### Selection
——————

During this annealing step the implantation-induced defects
are partially annealed. It is not possible to anneal all the
defects. Some of the defects are stable at temperature above
600° C., whereas Eagle glass and other glasses can only
withstand temperatures up to about 600° C. The non-annealed
defects are typically electrically active and adversely affect
the electrical properties of the SiOG structure. Also, during
this annealing step, hydrogen is completely removed from
silicon donor wafer and the exfoliation layer. The Si film on
SiOG substrates 100 obtained this way has electrical properties that are close to electrical properties of the bulk silicon
tiles from which the film was delaminated. The furnace is
cooled down, and SiOG substrates and the remaining portions
of the donor leftover tiles are unloaded from the furnace.
[0069] According to one embodiment hereof, anodic bonding may be employed. In the case of anodic bonding, a voltage
potential (as indicated by the arrows and the+ and - in FIG.
3) is applied across the intermediate assembly during the
second heating step. For example a positive electrode is
placed in contact with the semiconductor donor wafer 120
and a negative electrode is placed in contact with the glass
substrate 102. The application of a voltage potential across
the stack at the elevated bonding temperature during the second heating step induces alkali, alkaline earth ions or alkali
metal ions (modifier ions) in the glass substrate 102 adjacent
to the donor wafer 120 to move away from the semiconductor/
glass interface further into the glass substrate 102. More
particularly, positive ions of the glass substrate 102, including
substantially all modifier ions, migrate away from the higher
voltage potential of the semiconductor donor wafer 120,
forming: (1) a reduced (or relatively low as compared to the
original glass 136/102) positive ion concentration layer 132
in the glass substrate 102 adjacent the exfoliation layer 122;
(2) an enhanced (or relatively high as compared to the original
glass 136/102) positive ion concentration layer 134 in the
glass substrate 102 adjacent the reduced positive ion concentration layer; while leaving (3) a remaining portion 136 of the
glass substrate 102 with an unchanged ion concentration (e.g.

——————

### Record set
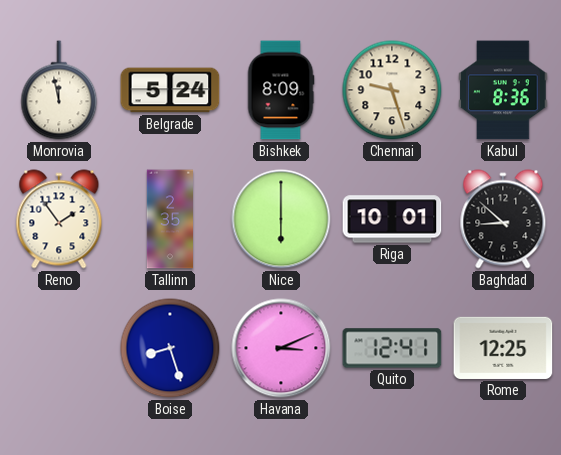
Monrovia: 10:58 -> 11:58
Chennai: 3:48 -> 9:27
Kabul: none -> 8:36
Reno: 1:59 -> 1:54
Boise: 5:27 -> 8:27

——————

### Exercises to complete
a) Based on the passage on silicon-on-glass bonding, decide whether each statement agrees with it: (i) the annealing step can remove every implantation-induced defect; (ii) in anodic bonding, the negative electrode touches the glass substrate; (iii) Eagle glass can withstand temperatures well above 600° C. Answer yes or no for each and quote the deciding words.
b) Pull out the part of the passage on silicon-on-glass bonding from "[0069] According to" to "and - in FIG.", word for word.
c) Continue the passage on silicon-on-glass bonding from the point at which it stops.

### Expected responses
a)
(i) No: "It is not possible to anneal all the defects."
(ii) Yes: "a negative electrode is placed in contact with the glass substrate 102"
(iii) No: "Eagle glass and other glasses can only withstand temperatures up to about 600° C."

b)
[0069] According to one embodiment hereof, anodic bonding may be employed. In the case of anodic bonding, a voltage
potential (as indicated by the arrows and the+ and - in FIG.

c)
the ion concentration of remaining layer 136 is the same as the
original "bulk glass" substrate 102). The reduced positive ion
concentration layer 132 in the glass support substrate performs a barrier function by preventing positive ion migration
from the oxide glass or oxide glass-ceramic into the exfoliation layer 122.
[0070] With reference now to FIG. 4, afterthe intermediate
assembly is held under the conditions of temperature, pressure and voltage for a sufficient time (such as about an hour),
the voltage is removed and the intermediate assembly is
allowed to cool to room temperature. The remaining portion
124 of the donor wafer 120 is removed from the exfoliation
layer 122, leaving the exfoliation layer bonded to the glass
substrate 102. The result is an SOG structure or substrate 100,
e.g. a glass substrate 102 with the relatively thin exfoliation
layer or film 122 of semiconductor material bonded to the
glass substrate 102.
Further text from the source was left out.